All browsers support mixed public TLS certificate chains. However, some non-browser applications don't support SHA-1 root certificates. Additionally, some organization policies require full SHA-256 and ECC 256/384 EDCSA chains for their public TLS certificates.

You can add a feature to your CertCentral account that enables you to control which DigiCert ICA certificate chain issues your public DV, OV, and EV TLS certificates.

This option allows you to:

  • Set the default ICA certificate chain for each supported public DV, OV, and EV product.

  • Control which ICA certificate chains certificate requesters can use to issue their TLS certificate.

How does the ICA certificate chain selection feature affect my account?

When your account manager enables this feature, DigiCert automatically adds new options or menus to the supported TLS certificate order forms and TLS certificate product settings.

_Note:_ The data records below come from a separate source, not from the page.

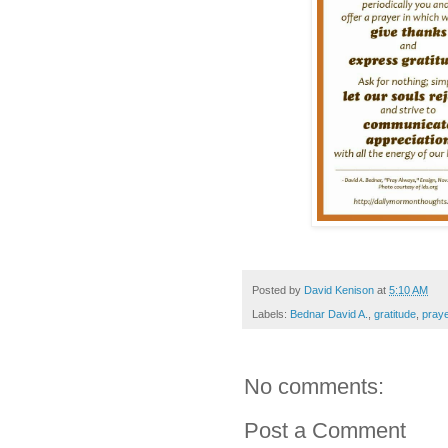
Posted by
David Kenison
at
5:10 AM
Labels:
Bednar David A.
,
gratitude
,
pray
No comments:
Post a Comment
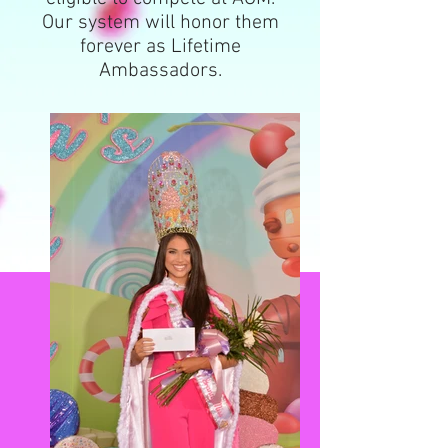
Our system will honor them
forever as Lifetime
Ambassadors.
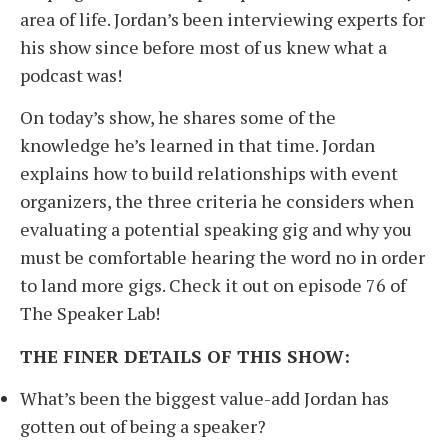
area of life. Jordan’s been interviewing experts for
his show since before most of us knew what a
podcast was!
On today’s show, he shares some of the
knowledge he’s learned in that time. Jordan
explains how to build relationships with event
organizers, the three criteria he considers when
evaluating a potential speaking gig and why you
must be comfortable hearing the word no in order
to land more gigs. Check it out on episode 76 of
The Speaker Lab!
THE FINER DETAILS OF THIS SHOW:
What’s been the biggest value-add Jordan has
gotten out of being a speaker?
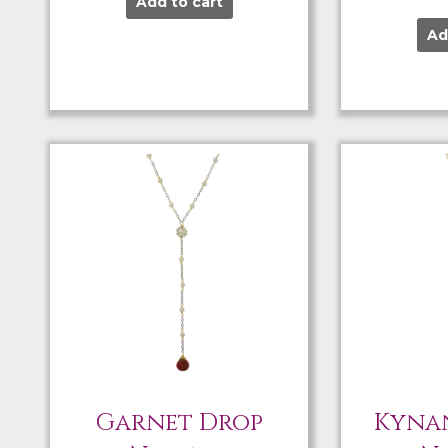
Add to cart
Ad
Garnet Drop
Kynan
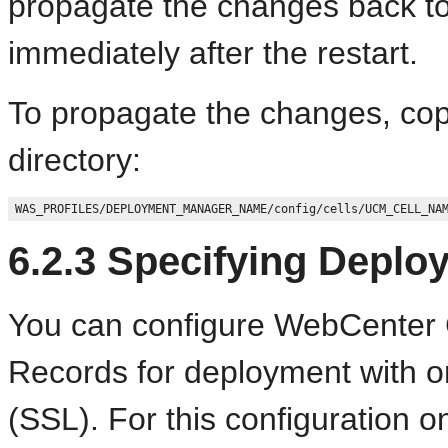
propagate the changes back t
immediately after the restart.
To propagate the changes, co
directory:
6.2.3
Specifying Deplo
You can configure WebCenter C
Records for deployment with o
(SSL). For this configuration 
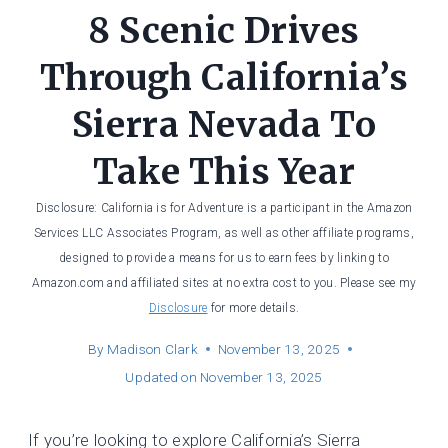
8 Scenic Drives
Through California’s
Sierra Nevada To
Take This Year
Disclosure: California is for Adventure is a participant in the Amazon
Services LLC Associates Program, as well as other affiliate programs,
designed to provide a means for us to earn fees by linking to
Amazon.com and affiliated sites at no extra cost to you. Please see my
Disclosure
for more details.
By
Madison Clark
November 13, 2025
Updated on
November 13, 2025
If you’re looking to explore California’s Sierra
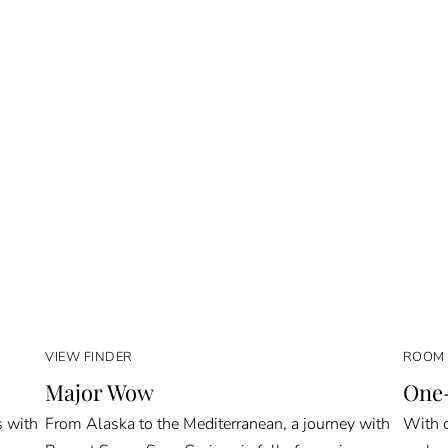
VIEW FINDER
ROOM 
Major Wow
One-
s with
From Alaska to the Mediterranean, a journey with
With o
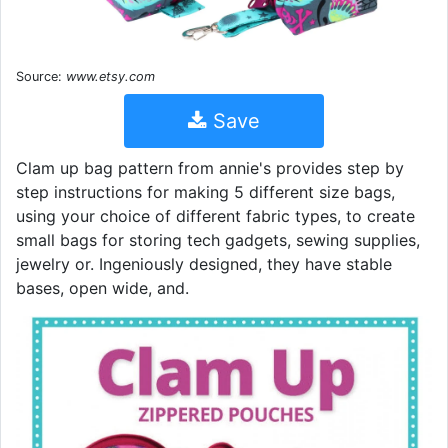
Source:
www.etsy.com
Save
Clam up bag pattern from annie's provides step by
step instructions for making 5 different size bags,
using your choice of different fabric types, to create
small bags for storing tech gadgets, sewing supplies,
jewelry or. Ingeniously designed, they have stable
bases, open wide, and.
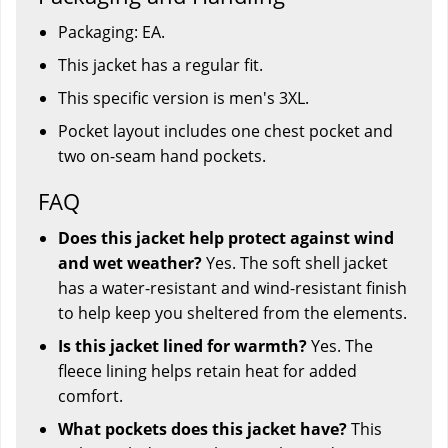
Packaging: EA.
This jacket has a regular fit.
This specific version is men's 3XL.
Pocket layout includes one chest pocket and
two on-seam hand pockets.
FAQ
Does this jacket help protect against wind
and wet weather?
Yes. The soft shell jacket
has a water-resistant and wind-resistant finish
to help keep you sheltered from the elements.
Is this jacket lined for warmth?
Yes. The
fleece lining helps retain heat for added
comfort.
What pockets does this jacket have?
This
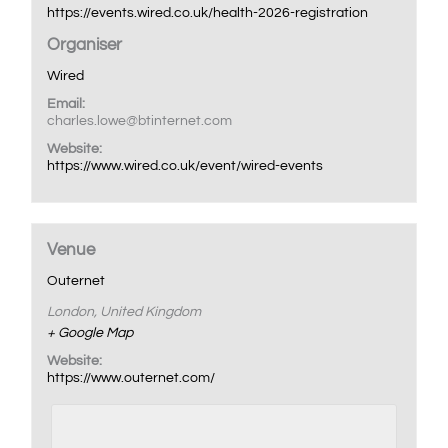
https://events.wired.co.uk/health-2026-registration
Organiser
Wired
Email:
charles.lowe@btinternet.com
Website:
https://www.wired.co.uk/event/wired-events
Venue
Outernet
London
,
United Kingdom
+ Google Map
Website:
https://www.outernet.com/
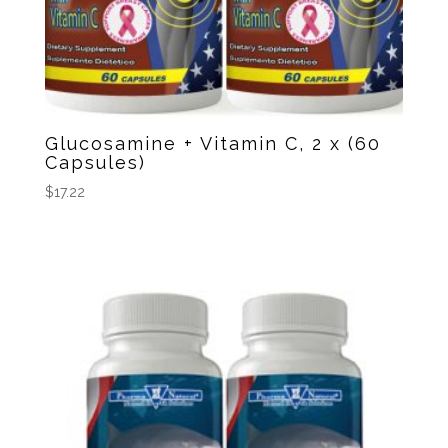
Glucosamine + Vitamin C, 2 x (60
Capsules)
$
17.22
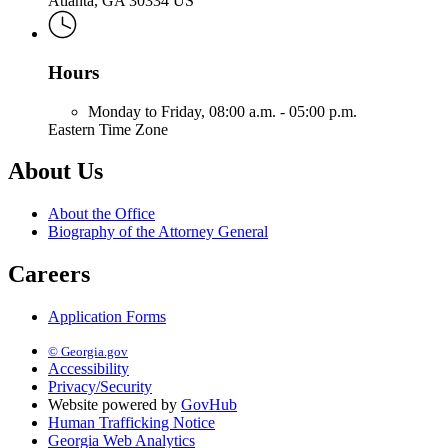
Atlanta, GA 30334 US
Hours
Monday to Friday,
08:00 a.m. - 05:00 p.m.
Eastern Time Zone
About Us
About the Office
Biography of the Attorney General
Careers
Application Forms
© Georgia.gov
Accessibility
Privacy/Security
Website powered by
GovHub
Human Trafficking Notice
Georgia Web Analytics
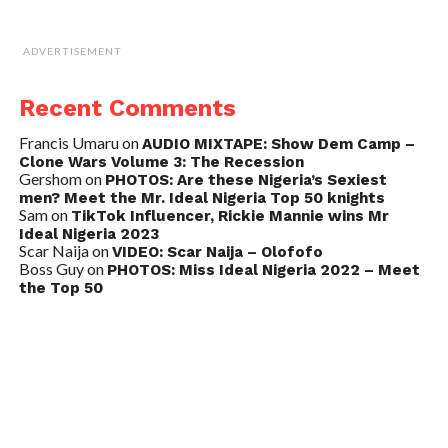
ADVERTISEMENT
Recent Comments
Francis Umaru
on
AUDIO MIXTAPE: Show Dem Camp –
Clone Wars Volume 3: The Recession
Gershom
on
PHOTOS: Are these Nigeria’s Sexiest
men? Meet the Mr. Ideal Nigeria Top 50 knights
Sam
on
TikTok Influencer, Rickie Mannie wins Mr
Ideal Nigeria 2023
Scar Naija
on
VIDEO: Scar Naija – Olofofo
Boss Guy
on
PHOTOS: Miss Ideal Nigeria 2022 – Meet
the Top 50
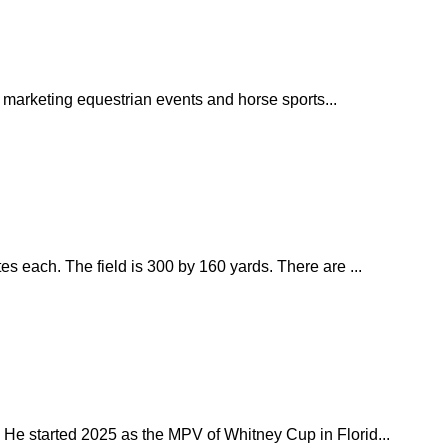
 marketing equestrian events and horse sports...
s each. The field is 300 by 160 yards. There are ...
 He started 2025 as the MPV of Whitney Cup in Florid...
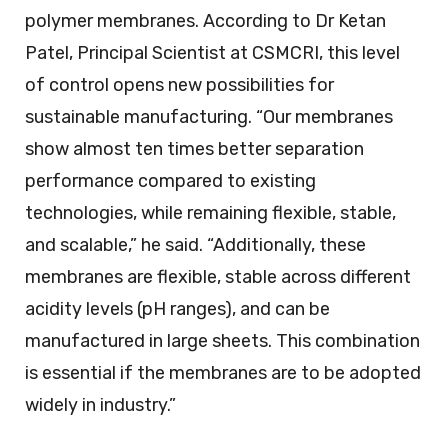
polymer membranes. According to Dr Ketan
Patel, Principal Scientist at CSMCRI, this level
of control opens new possibilities for
sustainable manufacturing. “Our membranes
show almost ten times better separation
performance compared to existing
technologies, while remaining flexible, stable,
and scalable,” he said. “Additionally, these
membranes are flexible, stable across different
acidity levels (pH ranges), and can be
manufactured in large sheets. This combination
is essential if the membranes are to be adopted
widely in industry.”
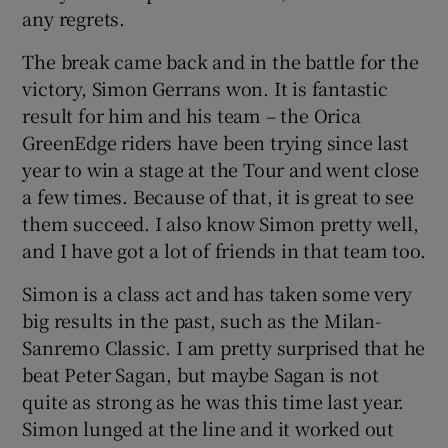
any regrets.
The break came back and in the battle for the
victory, Simon Gerrans won. It is fantastic
result for him and his team – the Orica
GreenEdge riders have been trying since last
year to win a stage at the Tour and went close
a few times. Because of that, it is great to see
them succeed. I also know Simon pretty well,
and I have got a lot of friends in that team too.
Simon is a class act and has taken some very
big results in the past, such as the Milan-
Sanremo Classic. I am pretty surprised that he
beat Peter Sagan, but maybe Sagan is not
quite as strong as he was this time last year.
Simon lunged at the line and it worked out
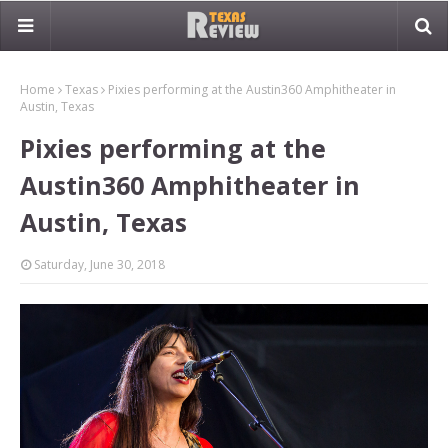
Home
Texas
Pixies performing at the Austin360 Amphitheater in
Austin, Texas
Pixies performing at the
Austin360 Amphitheater in
Austin, Texas
Saturday, June 30, 2018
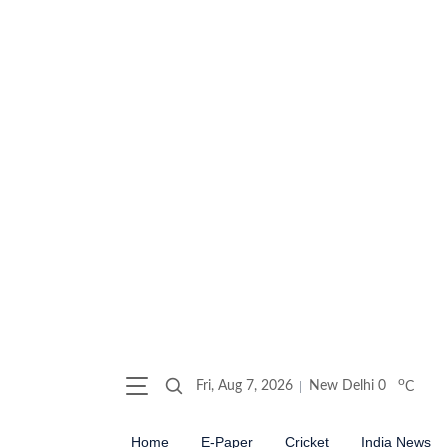
o
Fri, Aug 7, 2026
New Delhi
0
C
Home
E-Paper
Cricket
India News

Order forms – Intermediate chains [Intermediate CA] > [Root CA] menu

This new menu appears on all supported TLS certificate order forms and allows the certificate requester to see the ICA certificate chain available to issue the TLS certificate. By default, it also allows the requester to select the ICA certificate chain that should issue the certificate.

On the order form, this menu is in the Additional certificate options section.

You cannot remove this menu from the order forms. However, you can use the TLS certificate product settings to control which ICA certificate chains appear in the menu.

Product settings – Allowed intermediate chains [Intermediate CA] > [Root CA] menu

This new menu appears in the product settings for all supported TLS certificates. It allows you to control how the Intermediate chains[Intermediate CA] > [Root CA] menu works on the TLS certificate's order form. You can select which ICA certificate chains the requester can use to issue the certificate.

By default, this setting allows the certificate requester to use any available ICA certificate chains to issue the TLS certificate.

Product settings – Default intermediate chain

Enabling the ICA certificate chain selection feature does not change the default intermediate chain for any supported certificates. You must change the default ICA certificate chain for the TLS certificate.